# [Task details]
Print every line of the entries below word for word, omitting the pictures.

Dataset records
========
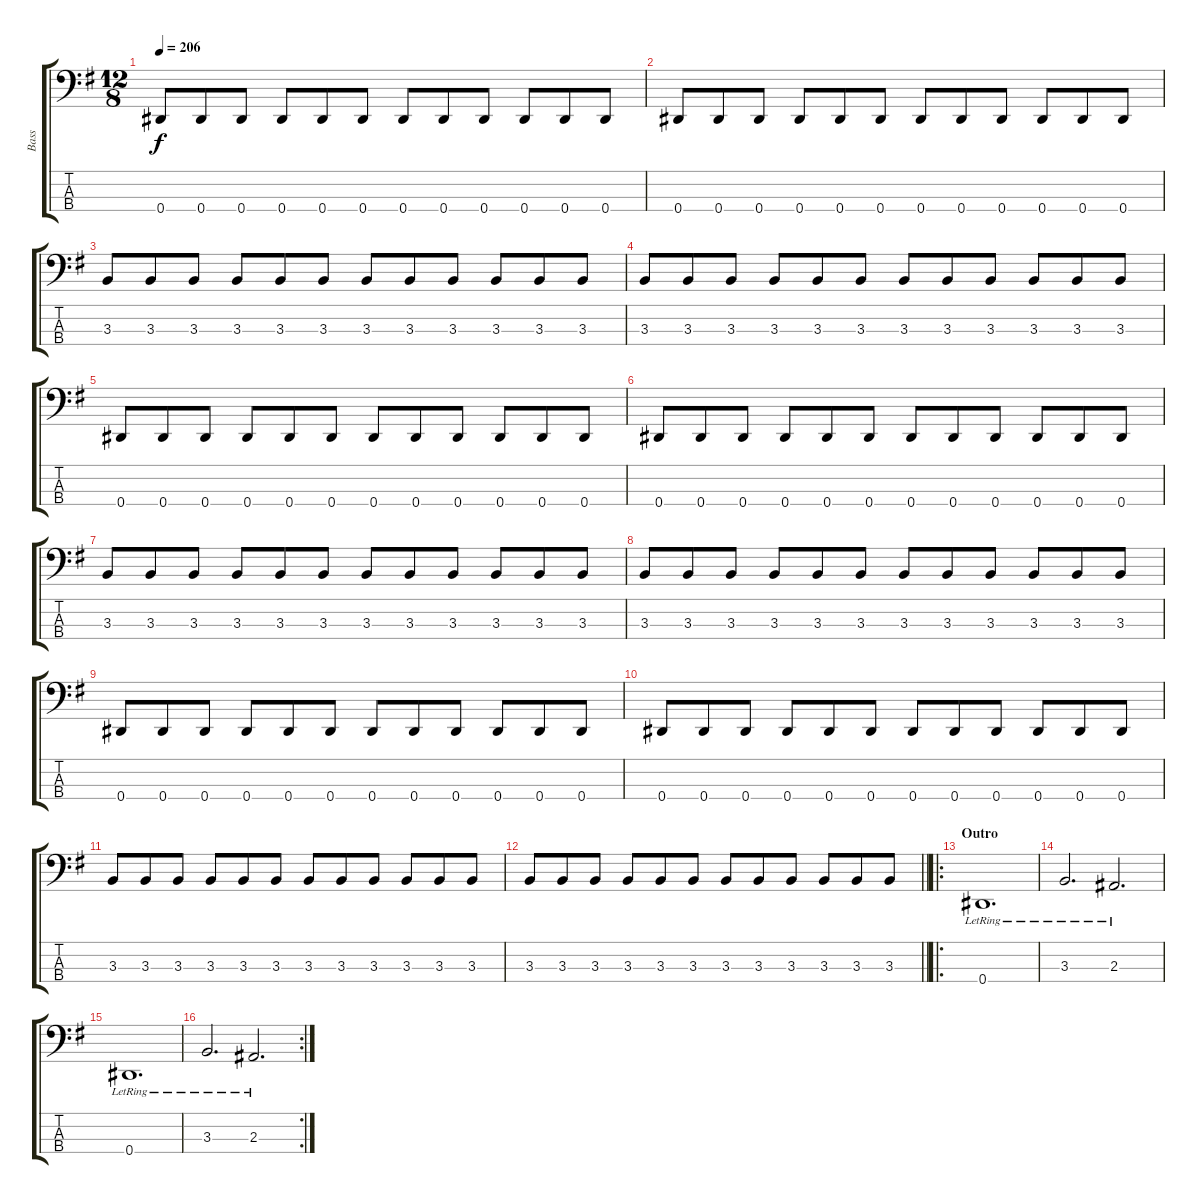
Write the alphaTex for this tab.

\track ("Bass" "Bass") {instrument electricbasspick}
\staff {score tabs}
\tuning (Gb2 Db2 Ab1 Eb1) {hide}
\ts (12 8)
\tempo 206
\clef f4
\ks g
0.4.8{dy f} 0.4.8 0.4.8 0.4.8 0.4.8 0.4.8 0.4.8 0.4.8 0.4.8 0.4.8 0.4.8 0.4.8 |
0.4.8 0.4.8 0.4.8 0.4.8 0.4.8 0.4.8 0.4.8 0.4.8 0.4.8 0.4.8 0.4.8 0.4.8 |
3.3.8 3.3.8 3.3.8 3.3.8 3.3.8 3.3.8 3.3.8 3.3.8 3.3.8 3.3.8 3.3.8 3.3.8 |
3.3.8 3.3.8 3.3.8 3.3.8 3.3.8 3.3.8 3.3.8 3.3.8 3.3.8 3.3.8 3.3.8 3.3.8 |
0.4.8 0.4.8 0.4.8 0.4.8 0.4.8 0.4.8 0.4.8 0.4.8 0.4.8 0.4.8 0.4.8 0.4.8 |
0.4.8 0.4.8 0.4.8 0.4.8 0.4.8 0.4.8 0.4.8 0.4.8 0.4.8 0.4.8 0.4.8 0.4.8 |
3.3.8 3.3.8 3.3.8 3.3.8 3.3.8 3.3.8 3.3.8 3.3.8 3.3.8 3.3.8 3.3.8 3.3.8 |
3.3.8 3.3.8 3.3.8 3.3.8 3.3.8 3.3.8 3.3.8 3.3.8 3.3.8 3.3.8 3.3.8 3.3.8 |
0.4.8 0.4.8 0.4.8 0.4.8 0.4.8 0.4.8 0.4.8 0.4.8 0.4.8 0.4.8 0.4.8 0.4.8 |
0.4.8 0.4.8 0.4.8 0.4.8 0.4.8 0.4.8 0.4.8 0.4.8 0.4.8 0.4.8 0.4.8 0.4.8 |
3.3.8 3.3.8 3.3.8 3.3.8 3.3.8 3.3.8 3.3.8 3.3.8 3.3.8 3.3.8 3.3.8 3.3.8 |
\barLineRight lightlight
3.3.8 3.3.8 3.3.8 3.3.8 3.3.8 3.3.8 3.3.8 3.3.8 3.3.8 3.3.8 3.3.8 3.3.8 |
\ro
\section ("" "Outro")
0.4{lr}.1{d} |
3.3{lr}.2{d} 2.3{lr}.2{d} |
0.4{lr}.1{d} |
\rc 2
3.3{lr}.2{d} 2.3{lr}.2{d}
========
# [Solution]
Write the alphaTex for this tab.

\track ("Bass" "Bass") {instrument electricbasspick}
\staff {score tabs}
\tuning (Gb2 Db2 Ab1 Eb1) {hide}
\ts (12 8)
\tempo 206
\clef f4
\ks g
0.4.8{dy f} 0.4.8 0.4.8 0.4.8 0.4.8 0.4.8 0.4.8 0.4.8 0.4.8 0.4.8 0.4.8 0.4.8 |
0.4.8 0.4.8 0.4.8 0.4.8 0.4.8 0.4.8 0.4.8 0.4.8 0.4.8 0.4.8 0.4.8 0.4.8 |
3.3.8 3.3.8 3.3.8 3.3.8 3.3.8 3.3.8 3.3.8 3.3.8 3.3.8 3.3.8 3.3.8 3.3.8 |
3.3.8 3.3.8 3.3.8 3.3.8 3.3.8 3.3.8 3.3.8 3.3.8 3.3.8 3.3.8 3.3.8 3.3.8 |
0.4.8 0.4.8 0.4.8 0.4.8 0.4.8 0.4.8 0.4.8 0.4.8 0.4.8 0.4.8 0.4.8 0.4.8 |
0.4.8 0.4.8 0.4.8 0.4.8 0.4.8 0.4.8 0.4.8 0.4.8 0.4.8 0.4.8 0.4.8 0.4.8 |
3.3.8 3.3.8 3.3.8 3.3.8 3.3.8 3.3.8 3.3.8 3.3.8 3.3.8 3.3.8 3.3.8 3.3.8 |
3.3.8 3.3.8 3.3.8 3.3.8 3.3.8 3.3.8 3.3.8 3.3.8 3.3.8 3.3.8 3.3.8 3.3.8 |
0.4.8 0.4.8 0.4.8 0.4.8 0.4.8 0.4.8 0.4.8 0.4.8 0.4.8 0.4.8 0.4.8 0.4.8 |
0.4.8 0.4.8 0.4.8 0.4.8 0.4.8 0.4.8 0.4.8 0.4.8 0.4.8 0.4.8 0.4.8 0.4.8 |
3.3.8 3.3.8 3.3.8 3.3.8 3.3.8 3.3.8 3.3.8 3.3.8 3.3.8 3.3.8 3.3.8 3.3.8 |
\barLineRight lightlight
3.3.8 3.3.8 3.3.8 3.3.8 3.3.8 3.3.8 3.3.8 3.3.8 3.3.8 3.3.8 3.3.8 3.3.8 |
\ro
\section ("" "Outro")
0.4{lr}.1{d} |
3.3{lr}.2{d} 2.3{lr}.2{d} |
0.4{lr}.1{d} |
\rc 2
3.3{lr}.2{d} 2.3{lr}.2{d}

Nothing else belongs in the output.